Following on as it does from the Henry VI trilogy, Richard III was probably written in 1592-3.

At around the same time, Shakespeare was writing Titus Andronicus and the long narrative poem, Venus and Adonis.

Richard III was first published in 1597.

The sources behind Richard III

The chronicles of Edward Hall and Raphael Holinshed provided Shakespeare with material for his history plays. The period of the Wars of the Roses and the reign of Richard III was amply covered in Hall's Union of the Two Noble and Illustre Families of Lancastre and York (1548) and in Holinshed's Chronicles of England (second edition 1587).

These historians had themselves drawn on material written by the early Tudor scholar, Polidore Vergil. However, their most important source was Sir Thomas More's unfinished History of King Richard III, which was written around 1513. Much of Shakespeare's characterisation of Richard as a wittily sardonic villain, deformed in mind and body, can be traced back to More's account.
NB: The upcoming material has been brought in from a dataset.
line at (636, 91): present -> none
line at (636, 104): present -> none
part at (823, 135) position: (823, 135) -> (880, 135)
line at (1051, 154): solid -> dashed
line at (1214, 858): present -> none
All these historians were writing during the reigns of Tudor monarchs, whose claim to the English throne derived from that of Henry Tudor, Earl of Richmond, who had won the crown by force from King Richard III. It is not surprising, then that their versions of history should be biased against the defeated Richard, the last King of the Plantagenet dynasty.

Other writers of the 16th century chose the reign of Richard III as their subject:

  • Richard, Clarence, Edward IV, Buckingham and Hastings are all included in A Mirror for Magistrates, a 16th century verse account of the fall of great men.
  • In the late 1570s, Thomas Legge, the Master of a Cambridge college, wrote a long Latin play called Ricardus Tertius, which remained in manuscript only and was never performed.
  • An anonymous play, The True Tragedie of Richard the Third, was published in 1594; it was probably written a few years earlier.

Like Shakespeare's Richard III, both Legge's work and the anonymous play drew on the chronicle histories of Hall and Holinshed.

Richard III shows the influence of the Roman tragedian Seneca in its elaborately patterned rhetoric; its use of ghosts and its chorus-like group of lamenting queens. Shakespeare had also learned from Thomas Kyd's masterly emulation of Seneca in his successful revenge drama, The Spanish Tragedy, written in the late 1580s.